« Parce que nous avons rejoint l’EPRDF, que nous avons grandi là-bas et que nous avons renversé l’EPRDF de l’intérieur, aucune force ne pourra nous renverser de l’intérieur. Ce que nous savons, c’est comment renverser de l’intérieur. C’est impossible », a déclaré cette semaine le Premier ministre éthiopien Abiy Ahmed devant plus de 2 000 hauts responsables du gouvernement fédéral et régional et du parti.
Il a déclaré que ceux qui sont avec le Parti de la prospérité (le parti qu’il a créé en 2019 en rebaptisant le défunt Front démocratique révolutionnaire du peuple éthiopien (EPRDF) sans changer l’idéologie ethnique du parti) et qui servent une entité différente perdent du temps car ils n’obtiendront pas de résultats. la mission qui leur est confiée.
Il a fait cette déclaration lors de sa deuxième présentation PowerPoint en moins de deux semaines. Lors de la première présentation, il a fait des déclarations sur la mer Rouge, déclenchant une condamnation nationale et internationale en raison de la tentative de violer la souveraineté d’un État indépendant.
Sa deuxième présentation, dont la séquence vidéo a été diffusée mardi via les médias publics, s’est principalement concentrée sur les défis internes du parti.

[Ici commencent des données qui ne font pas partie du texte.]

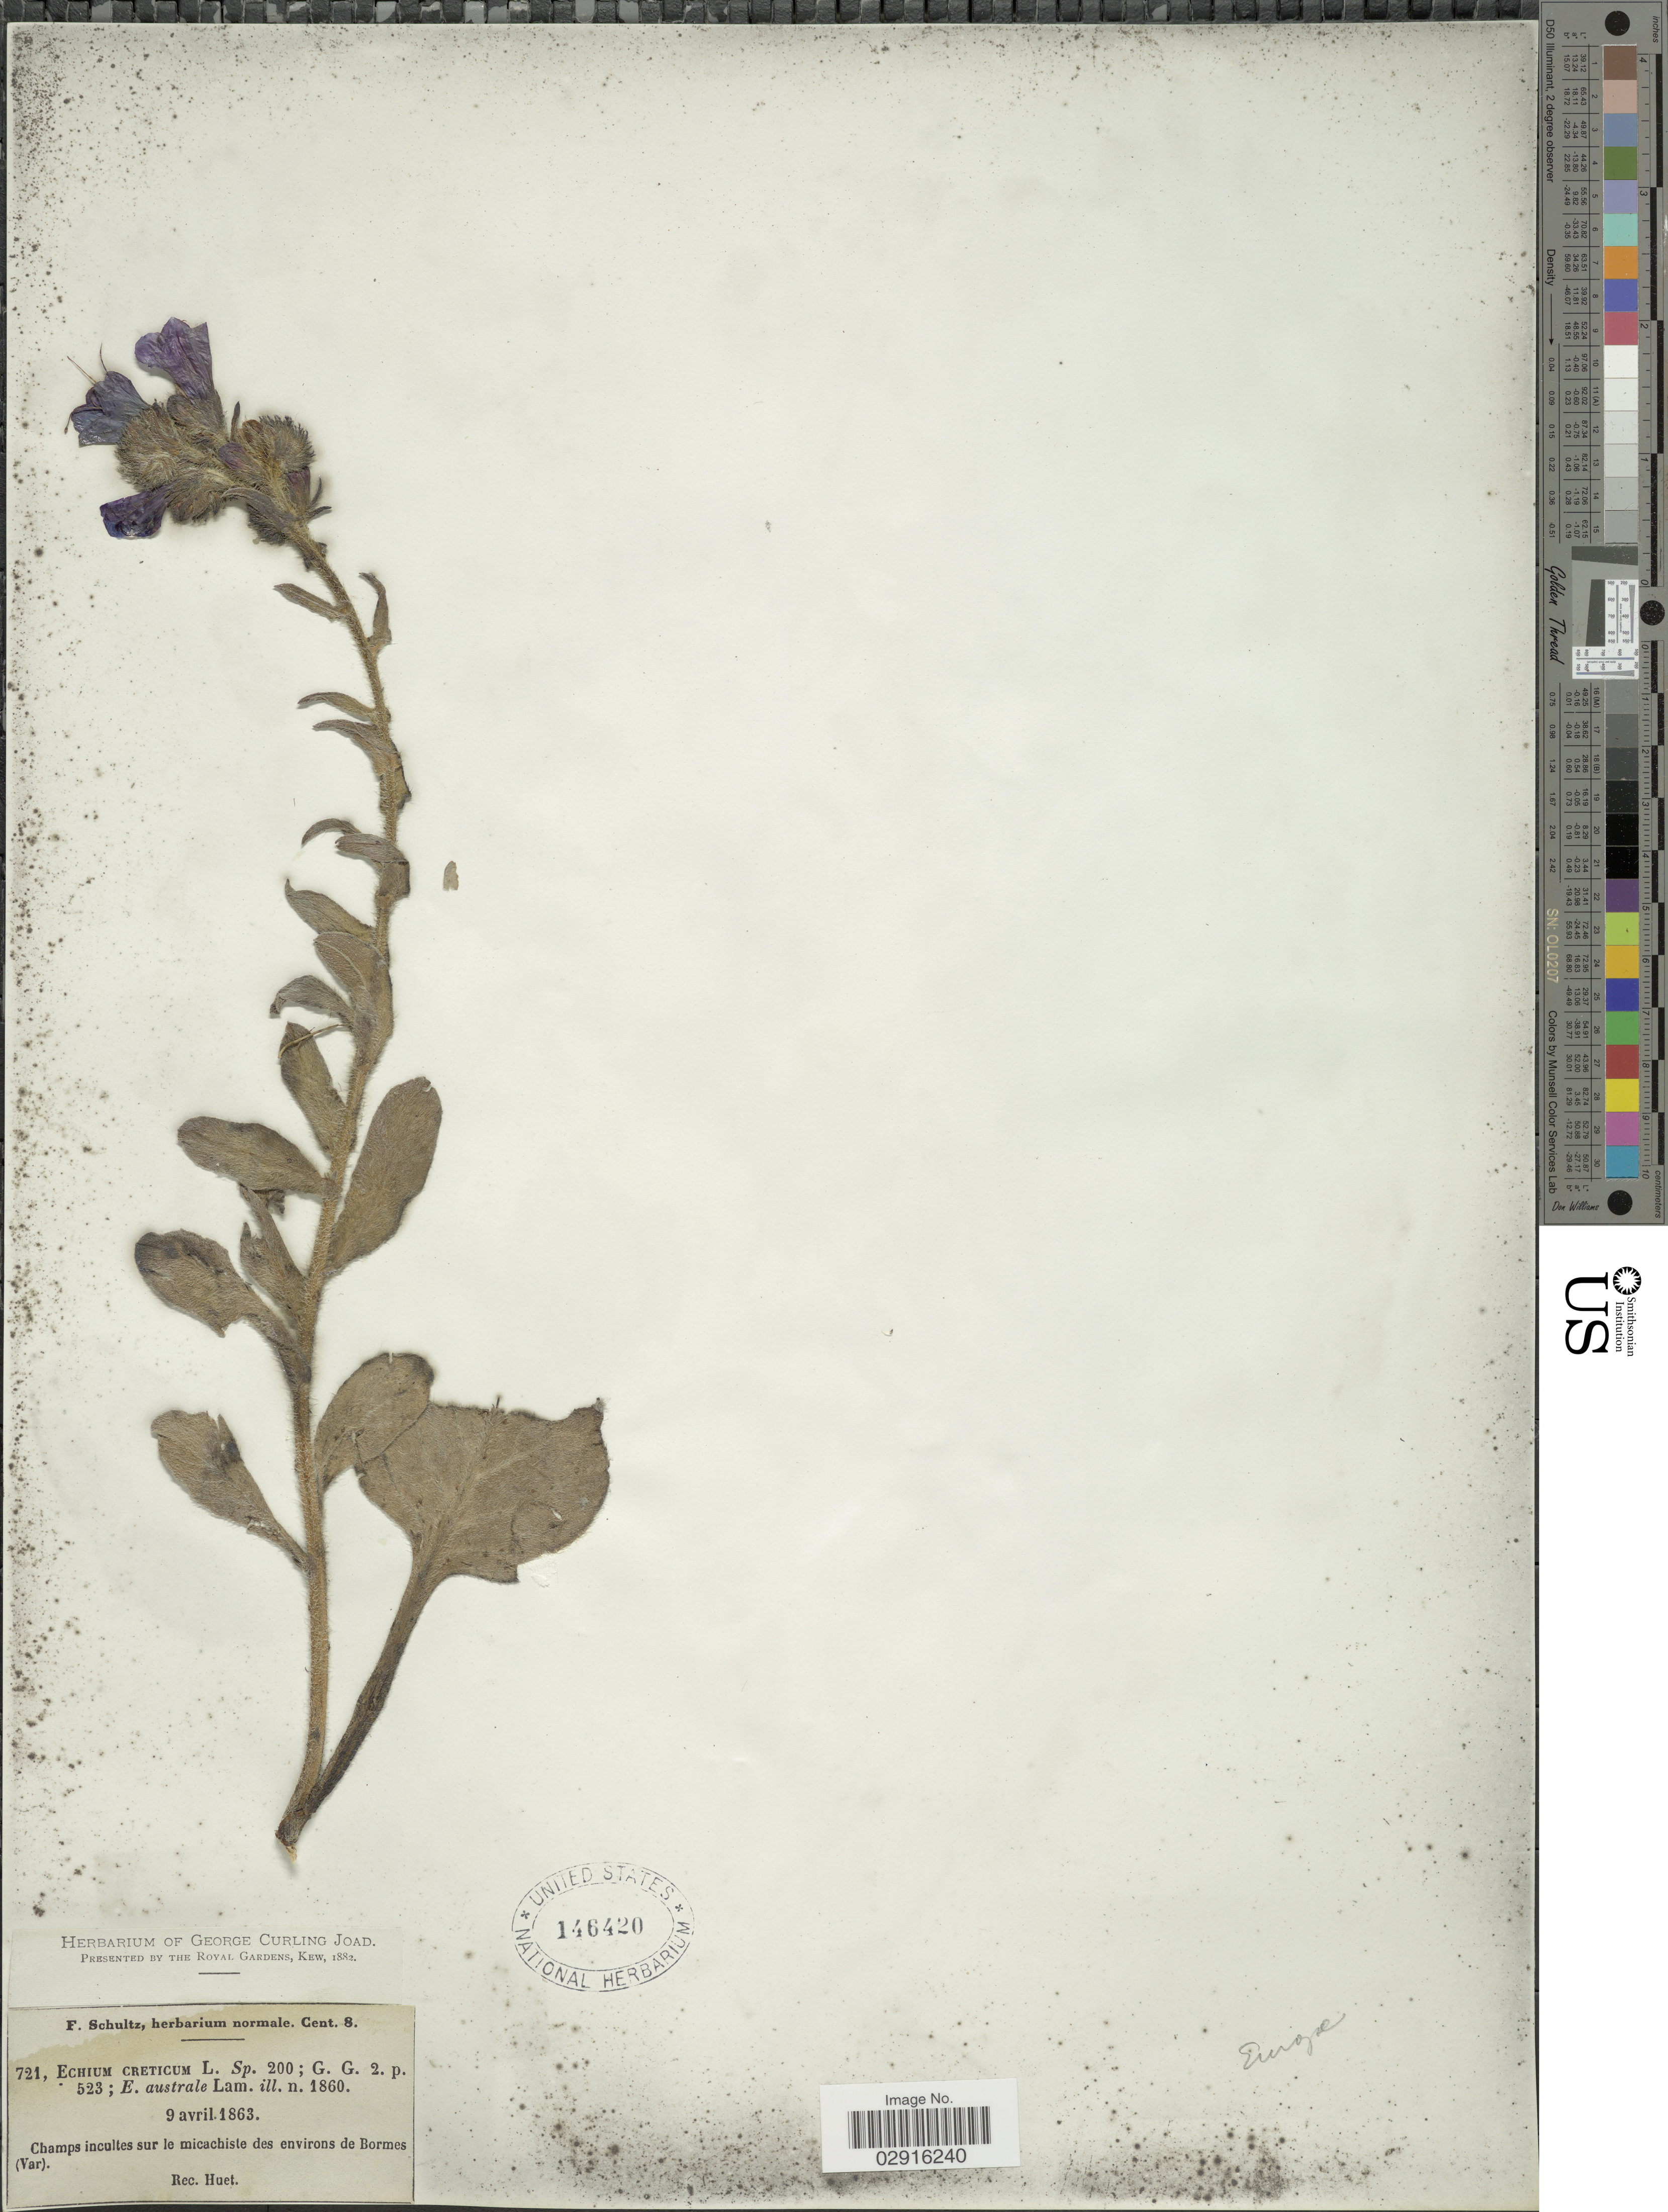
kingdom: Plantae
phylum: Tracheophyta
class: Magnoliopsida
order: Boraginales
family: Boraginaceae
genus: Echium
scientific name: Echium creticum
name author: L.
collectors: -. Huet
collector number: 721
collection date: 1863-04-09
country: France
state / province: Provence-Alpes-Côte d'Azur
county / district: Var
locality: Champs incultes sur le micachiste des environs de Bormes (Var).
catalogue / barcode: US 146420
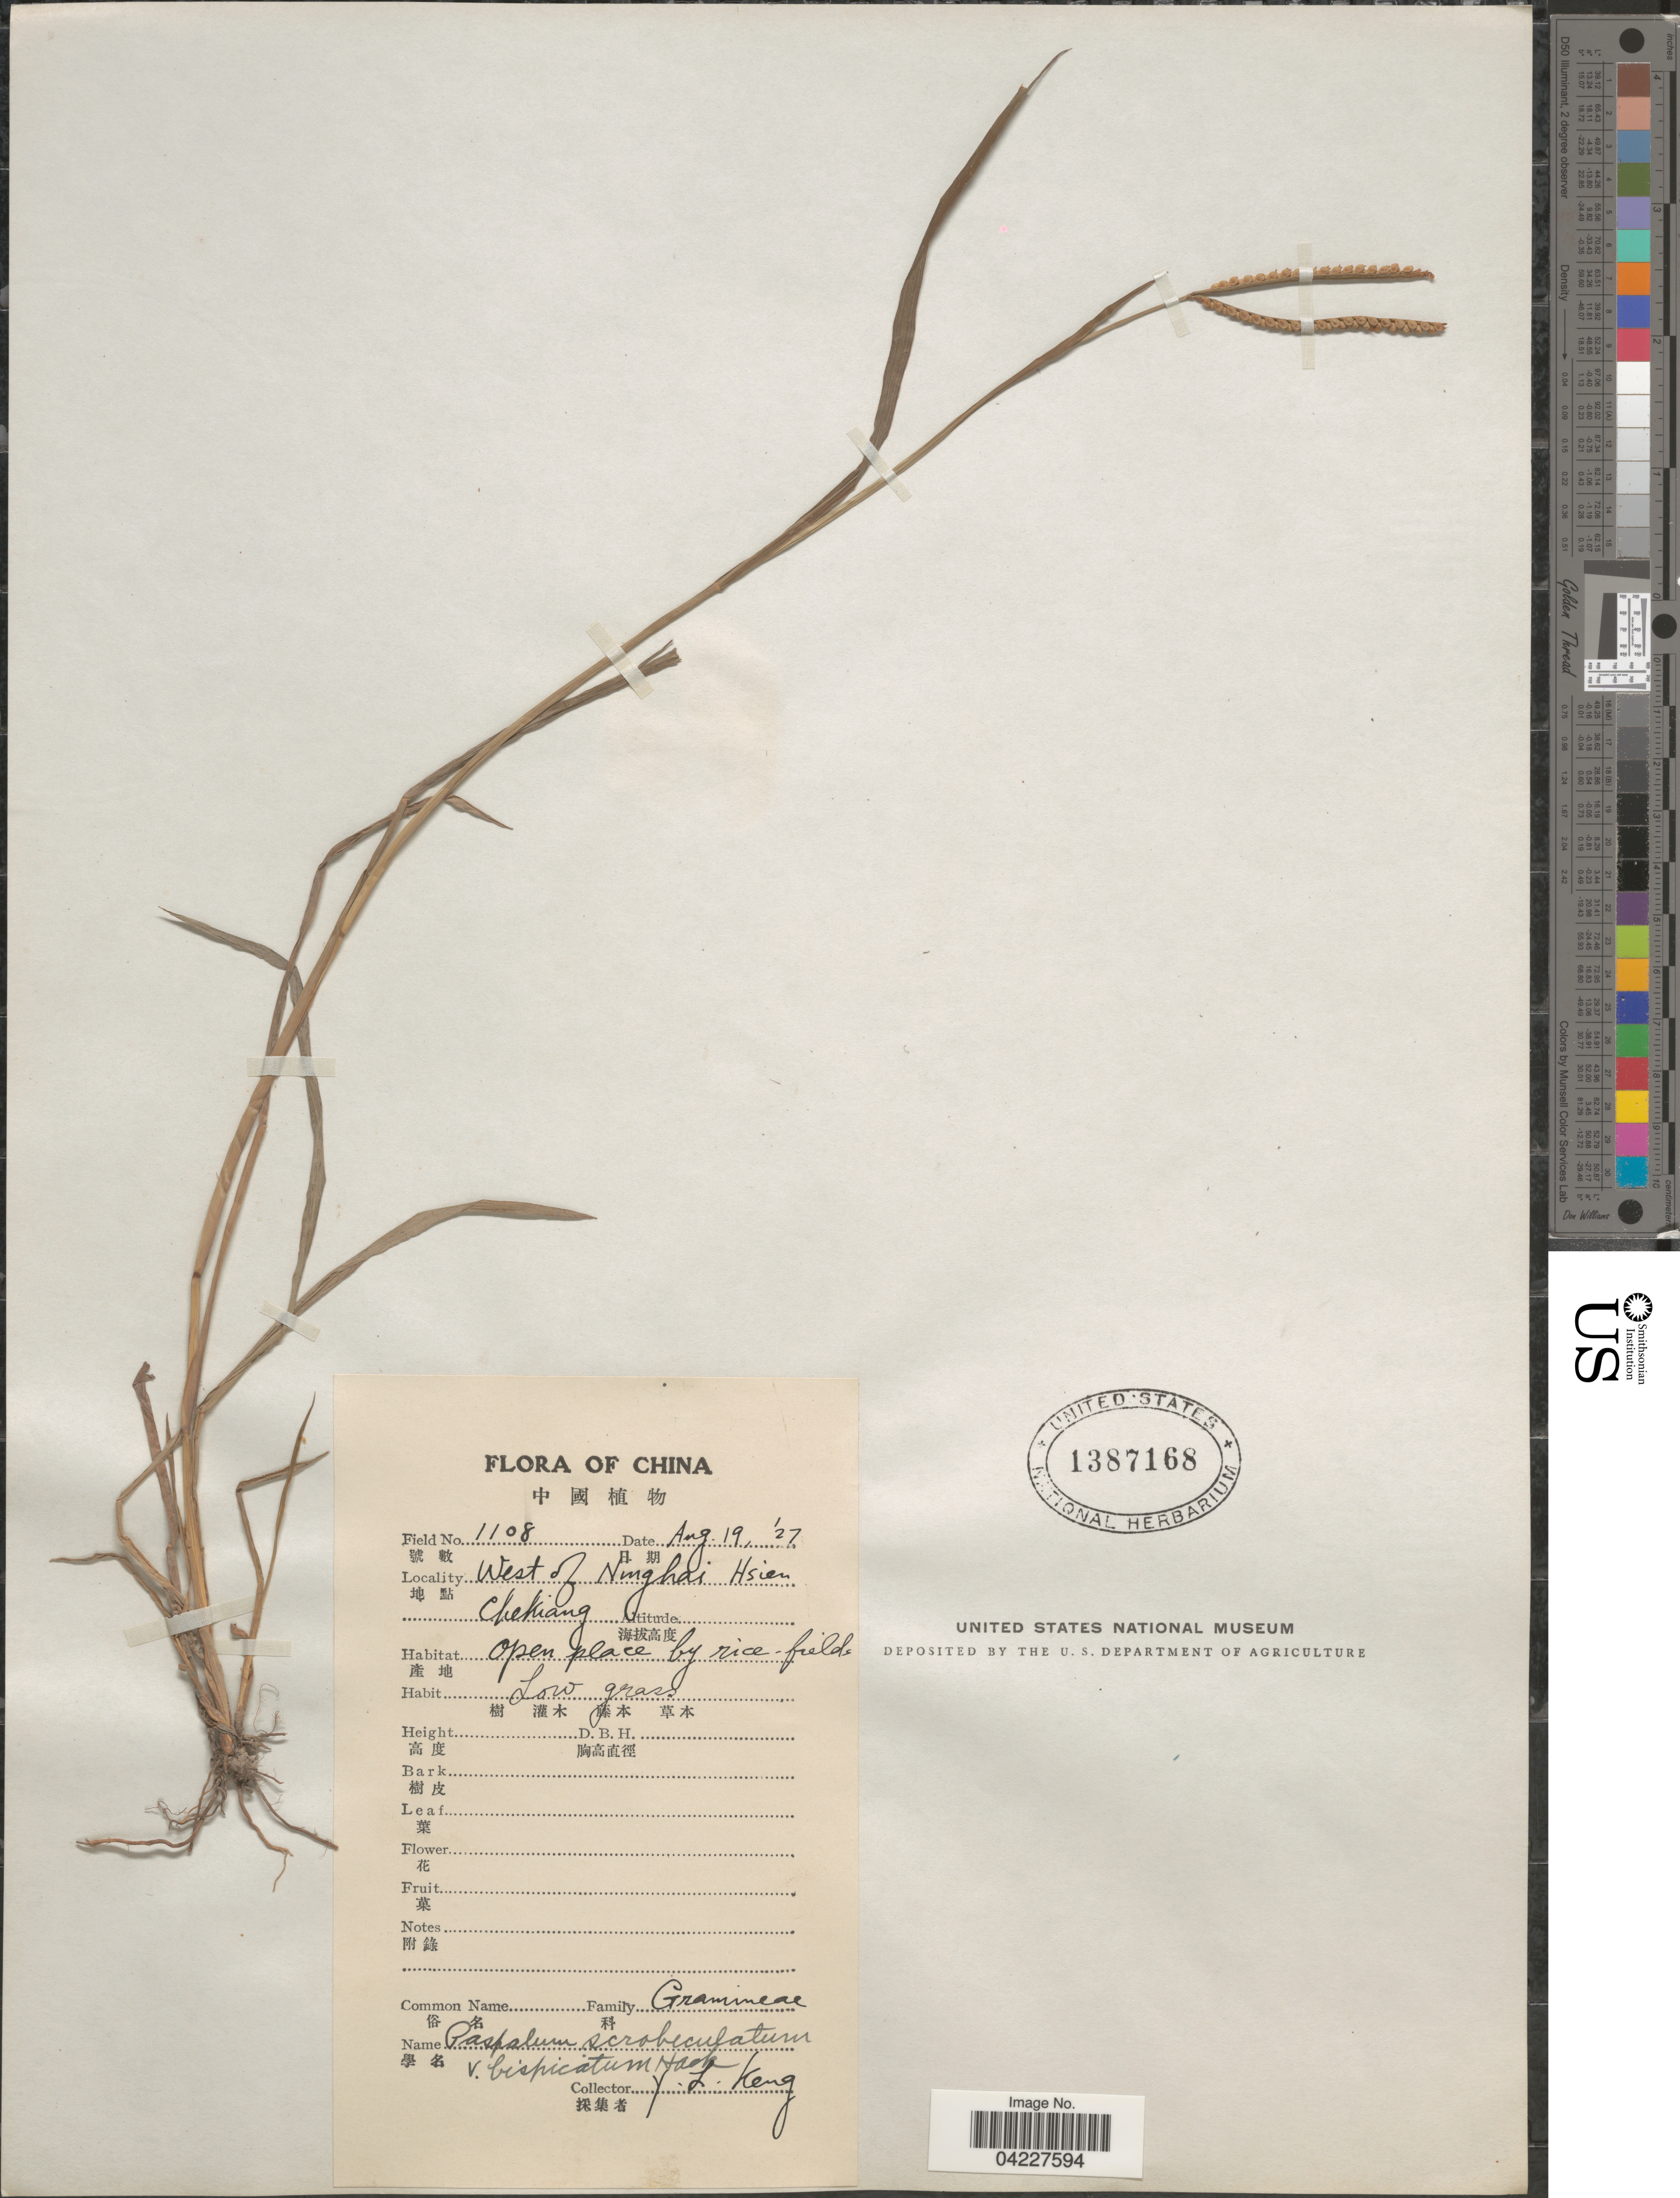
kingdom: Plantae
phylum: Tracheophyta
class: Liliopsida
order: Poales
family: Poaceae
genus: Paspalum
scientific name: Paspalum scrobiculatum var. bispicatum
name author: Hack. ex Merr.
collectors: Y. L. Keng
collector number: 1108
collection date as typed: Transcribed d/m/y: 19/8/27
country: China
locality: West of Ninghi Hsien. Chekiang.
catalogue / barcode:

Dans ce qu’il a qualifié de « Grand récit », Abiy Ahmed a vivement critiqué son parti et les responsables gouvernementaux pour leur incapacité à produire des résultats et à servir des intérêts politiques en dehors du Parti de la prospérité au pouvoir. Pourtant, j’ai exprimé mon optimisme quant au fait que beaucoup de choses pourraient être accomplies au cours des trois années restantes, notamment dans le domaine de la productivité agricole. La question de la « coexistence pacifique » au niveau local est l’un des sujets qu’il a soulevés et a reproché à ses responsables des pratiques discriminatoires fondées sur l’origine ethnique et la religion. Cependant, il est maintenant critiqué comme étant un champion de « l’Oromummaa », que beaucoup comprennent comme une forme expansionniste de nationalisme ethnique oromo visant à sécuriser davantage de territoires, y compris l’accès à la mer Rouge, et à romiser le reste de l’Éthiopie actuelle.
« La lumière et les ténèbres ne peuvent pas coexister au même endroit en même temps. Il est difficile de faire partie de la prospérité [his party] et Shane (un parti nationaliste militant d’origine oromo qui combat le gouvernement éthiopien) en même temps. Ne soyez pas aux deux endroits en même temps. Si vous êtes ici, soyez fidèle. S’il y a un problème, corrigez-le. Réparez-le », a ajouté le Premier ministre Abiy en s’adressant à son parti et aux responsables du gouvernement.
Son « Grand Récit » arrive à un moment où les conversations et la colère suscitées par ses affirmations sur la mer Rouge sont loin d’être terminées.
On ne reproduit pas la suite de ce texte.